## SET EXERCISE
Return the text lines of every entry below unchanged, leaving the pictures out of your answer.

[TASK MATERIAL start]

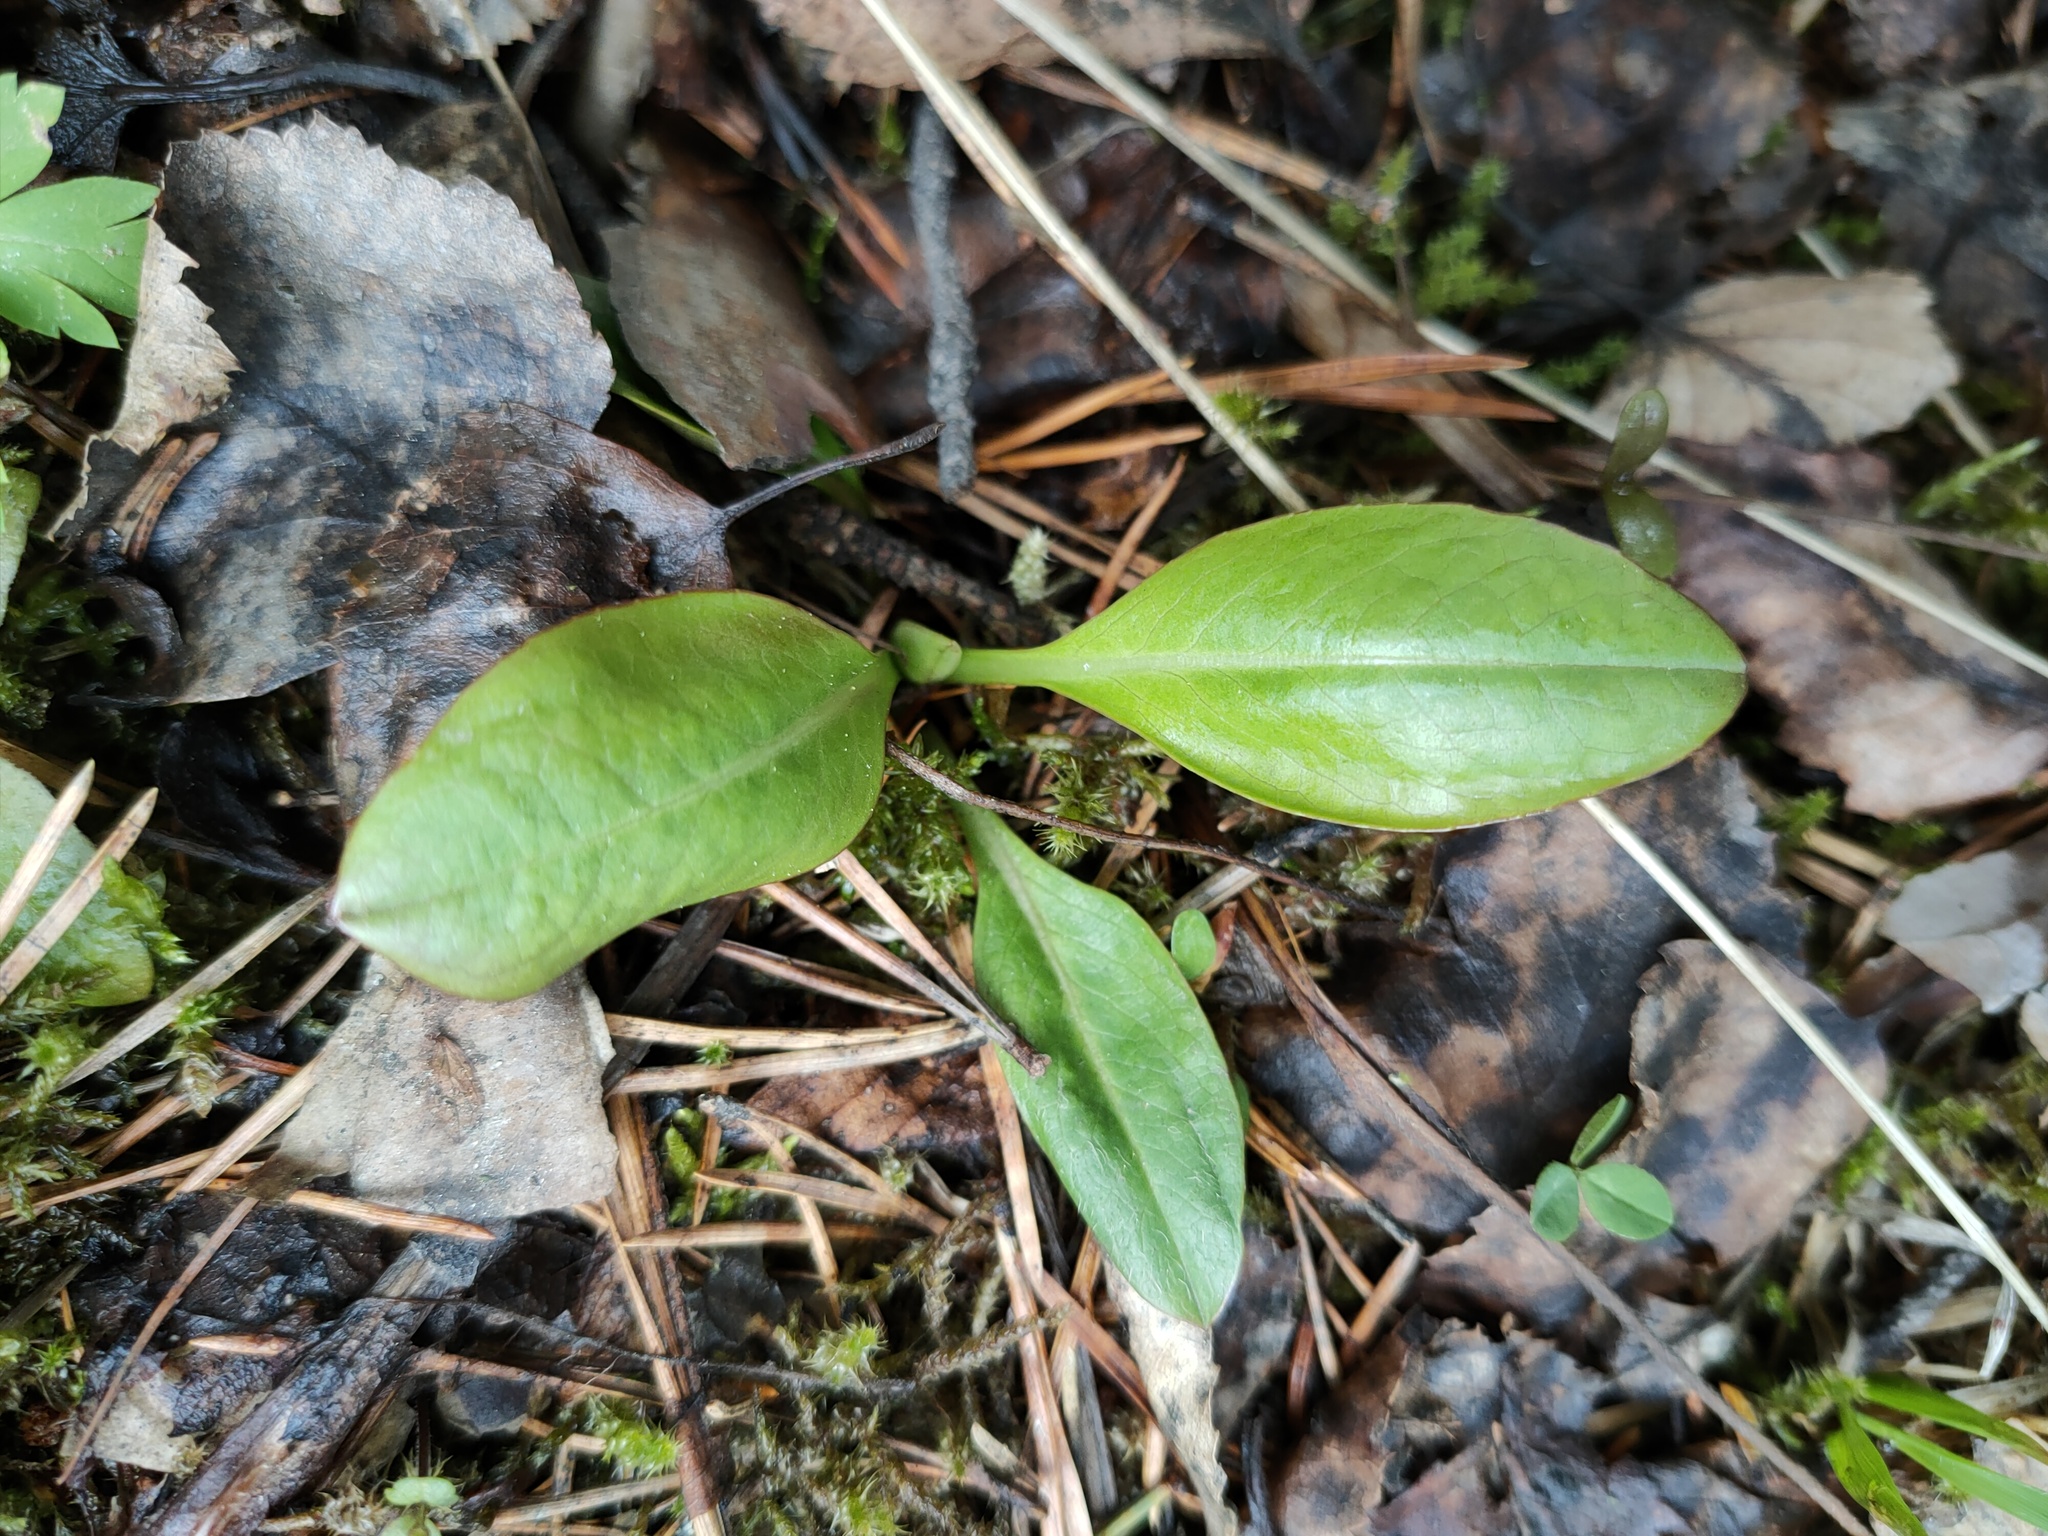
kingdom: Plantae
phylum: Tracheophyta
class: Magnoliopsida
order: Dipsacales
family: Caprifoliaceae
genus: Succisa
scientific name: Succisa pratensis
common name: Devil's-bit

[TASK MATERIAL end]

## RESPONSE BELOW
kingdom: Plantae
phylum: Tracheophyta
class: Magnoliopsida
order: Dipsacales
family: Caprifoliaceae
genus: Succisa
scientific name: Succisa pratensis
common name: Devil's-bit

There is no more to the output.